An SVM with a polynomial kernel (degree = 2, cost = 0.01) was also trained. It produced a training error of 37.2% and a test error of 36.7%. Like the radial model, the polynomial kernel struggled to generalize at this low cost value.

svm_poly <- svm(Purchase ~ ., data = train_OJ, kernel = "polynomial", degree = 2, cost = 0.01)

summary(svm_poly)
## 
## Call:
## svm(formula = Purchase ~ ., data = train_OJ, kernel = "polynomial", 
##     degree = 2, cost = 0.01)
## 
## 
## Parameters:
##    SVM-Type:  C-classification 
##  SVM-Kernel:  polynomial 
##        cost:  0.01 
##      degree:  2 
##      coef.0:  0 
## 
## Number of Support Vectors:  636
## 
##  ( 321 315 )
## 
## 
## Number of Classes:  2 
## 
## Levels: 
##  CH MM
train_pred_poly <- predict(svm_poly, train_OJ)
test_pred_poly <- predict(svm_poly, test_OJ)

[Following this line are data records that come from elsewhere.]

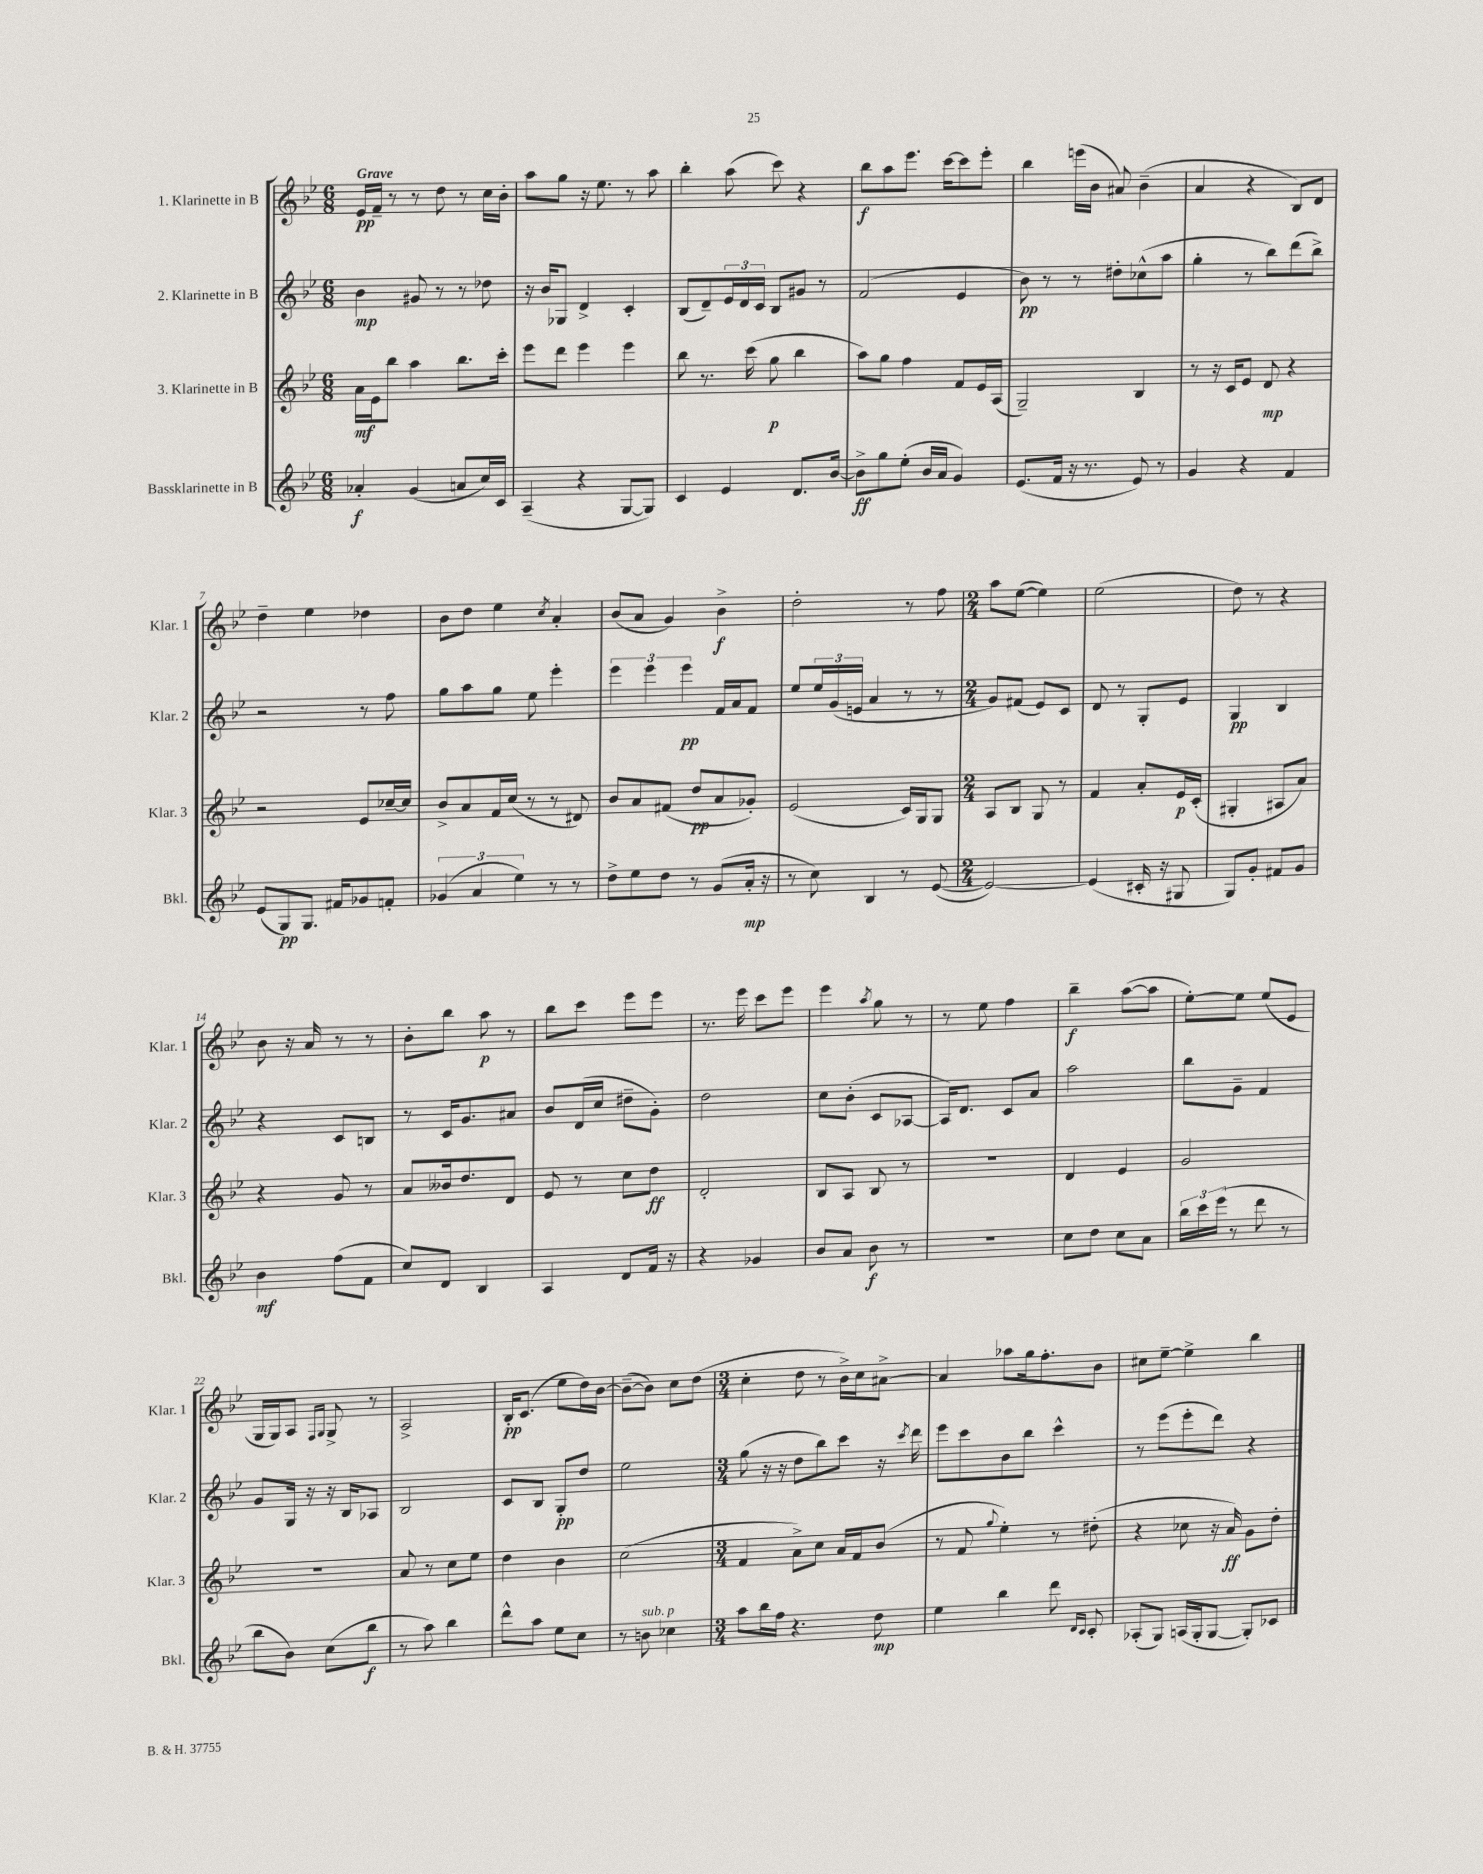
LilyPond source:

<<
\new StaffGroup <<
\new Staff = "s0" \with { instrumentName = "1. Klarinette in B" shortInstrumentName = "Klar. 1" } {
    \clef treble \key bes \major \numericTimeSignature \time 6/8 \tempo "Grave"
    ees'16\pp f'16-- r8 r8 d''8 r8 c''16 bes'16-. |
    a''8 g''8 r16 ees''8. r8 a''8 |
    bes''4-. a''8( c'''8) r4 |
    bes''8\f a''8 ees'''8. c'''16~ c'''8 ees'''8-. |
    bes''4 e'''16( bes'16 ais'8) bes'4--( |
    a'4 r4 bes8) d'8 |
    d''4-- ees''4 des''4 |
    bes'8 d''8 ees''4 \acciaccatura { c''8 } a'4-. |
    bes'8( a'8 g'4) bes'4->\f |
    d''2-. r8 f''8 |
    \numericTimeSignature \time 2/4 a''8 ees''8~( ees''4) |
    ees''2( |
    d''8) r8 r4 |
    bes'8 r16 a'16 r8 r8 |
    bes'8-. bes''8 a''8\p r8 |
    bes''8 c'''8 ees'''8 ees'''8 |
    r8. ees'''16 c'''8 ees'''8 |
    ees'''4 \acciaccatura { a''8 } g''8 r8 |
    r8 ees''8 f''4 |
    bes''4--\f a''8~( a''8 |
    ees''8~-.) ees''8 ees''8( ees'8 |
    g16 g16) a8 \grace { f16 g16 } g8-> r8 |
    a2-> |
    bes16-.\pp c'8.( ees''8 d''16) bes'16~ |
    bes'8~--( bes'8) c''8 d''8( |
    \numericTimeSignature \time 3/4 c''4-. d''8 r8 bes'16->) c''16 ais'8~-> |
    ais'4 aes''8 g''16 f''8.-. bes'8 |
    cis''8 ees''8~-- ees''4-> bes''4 \bar "|." |
}
\new Staff = "s1" \with { instrumentName = "2. Klarinette in B" shortInstrumentName = "Klar. 2" } {
    \clef treble \key bes \major \numericTimeSignature \time 6/8
    bes'4\mp gis'8 r8 r8 des''8 |
    r16 bes'16 ges8 d'4-> c'4-. |
    bes8( d'8--) \tuplet 3/2 { ees'16 d'16 c'16 } bes8 gis'8 r8 |
    f'2( ees'4 |
    bes'8\pp) r8 r8 dis''8-. ces''8-^( a''8 |
    g''4-. r8 bes''8) d'''8( bes''8->) |
    r2 r8 f''8 |
    g''8 a''8 g''8 ees''8 ees'''4-. |
    \tuplet 3/2 { ees'''4 ees'''4 ees'''4\pp } f'16 a'16 f'8 |
    ees''8 \tuplet 3/2 { ees''16 g'16( e'16 } a'4 r8 r8 |
    \numericTimeSignature \time 2/4 g'8) fis'8( ees'8) c'8 |
    d'8 r8 g8-. ees'8 |
    g4\pp bes4 |
    r4 c'8 b8 |
    r8 c'16 g'8. ais'8 |
    bes'8 d'16( c''16 dis''8-- g'8-.) |
    d''2 |
    c''8 bes'8-.( c'8 aes8~ |
    aes16) d'8. c'8 a'8 |
    a''2 |
    bes''8 g'8-- f'4 |
    g'8 g16 r16 r16 bes16 aes8 |
    bes2 |
    c'8 bes8 g8-.\pp d''8 |
    ees''2 |
    \numericTimeSignature \time 3/4 g''8( r16 r16 d''8 bes''8) c'''8 r16 \acciaccatura { c'''8 } d'''16 |
    ees'''8 c'''8 bes'8 bes''8 c'''4-^ |
    r8 ees'''8( ees'''8-. d'''8) r4 \bar "|." |
}
\new Staff = "s2" \with { instrumentName = "3. Klarinette in B" shortInstrumentName = "Klar. 3" } {
    \clef treble \key bes \major \numericTimeSignature \time 6/8
    a'16\mf ees'16 bes''8 a''4 bes''8. c'''16-. |
    ees'''8 d'''8 ees'''4 ees'''4 |
    bes''8 r8. c'''16( g''8\p bes''4 |
    a''8) g''8 f''4 f'8 ees'16 a16( |
    g2--) bes4 |
    r8 r16 c'16 ees'8 d'8\mp r4 |
    r2 ees'8 ces''16~-- ces''16 |
    bes'8-> a'8 f'16 c''16( r8 r8 dis'8) |
    bes'8 a'8 fis'8( d''8\pp a'8 ges'8-.) |
    ees'2( c'16) g16 g8 |
    \numericTimeSignature \time 2/4 a8 bes8 g8 r8 |
    f'4 a'8-. ees'16\p c'16-.( |
    gis4-. ais8 a'8) |
    r4 g'8 r8 |
    a'8 beses'16 d''8. d'8 |
    ees'8 r8 c''8 d''8\ff |
    d'2-. |
    bes8 a8 bes8 r8 |
    r2 |
    d'4 ees'4 |
    g'2 |
    r2 |
    a'8 r8 c''8 ees''8 |
    d''4 bes'4 |
    c''2( |
    \numericTimeSignature \time 3/4 f'4 a'8->) c''8 a'16 f'16 bes'8( |
    r8 f'8 \appoggiatura { g''8 } ees''4-.) r8 dis''8-.( |
    r4 ces''8 r16 a'16\ff) g'8 d''8-. \bar "|." |
}
\new Staff = "s3" \with { instrumentName = "Bassklarinette in B" shortInstrumentName = "Bkl." } {
    \clef treble \key bes \major \numericTimeSignature \time 6/8
    aes'4-.\f g'4( a'8 c''16) c'16 |
    a4--( r4 g8~ g8) |
    c'4 ees'4 d'8. bes'16~ |
    bes'8->\ff g''8 ees''8-.( bes'16 a'16 g'4) |
    ees'8.( f'16 r16 r8. ees'8) r8 |
    g'4 r4 f'4 |
    ees'8( g8\pp) g8. fis'16 ges'8 f'8-. |
    \tuplet 3/2 { ges'4( a'4 ees''4) } r8 r8 |
    d''8-> ees''8 d''8 r8 g'8( a'16-.\mp r16 |
    r8 c''8) bes4 r8 ees'8~( |
    \numericTimeSignature \time 2/4 ees'2~) |
    ees'4( cis'16-. r16 gis8 |
    g8) g'8-. fis'8 g'8 |
    bes'4\mf f''8( f'8 |
    c''8) d'8 bes4 |
    a4 d'8 f'16 r16 |
    r4 ges'4 |
    bes'8 a'8 bes'8\f r8 |
    R2 |
    c''8 d''8 c''8 a'8 |
    \tuplet 3/2 { bes''16 c'''16 ees'''16( } r8 d'''8 r8 |
    bes''8 bes'8) c''8( bes''8\f |
    r8 a''8) bes''4 |
    d'''8-^ a''8 ees''8 c''8 |
    r8 b'8^\markup { \italic "sub. p" } ces''4 |
    \numericTimeSignature \time 3/4 a''8 bes''16 f''16 r4. d''8\mp |
    ees''4 bes''4 d'''8 \grace { d'16 c'16 } c'8-. |
    aes8-.( g8) a16( g16-. g8~ g8-.) ces'8 \bar "|." |
}
>>
>>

train_error_poly <- mean(train_pred_poly != train_OJ$Purchase)
test_error_poly <- mean(test_pred_poly != test_OJ$Purchase)

cat("Training Error (Poly):", round(train_error_poly, 3), "\n")
## Training Error (Poly): 0.372
cat("Test Error (Poly):", round(test_error_poly, 3), "\n")
## Test Error (Poly): 0.367
  1. Overall, which approach seems to give the best results on this data?

Among all models tested, the linear SVM with tuned cost = 10 achieved the best results, providing the lowest test error. Both radial and polynomial kernels showed signs of overfitting or under-regularization at the cost used, reinforcing the need for tuning and careful model selection.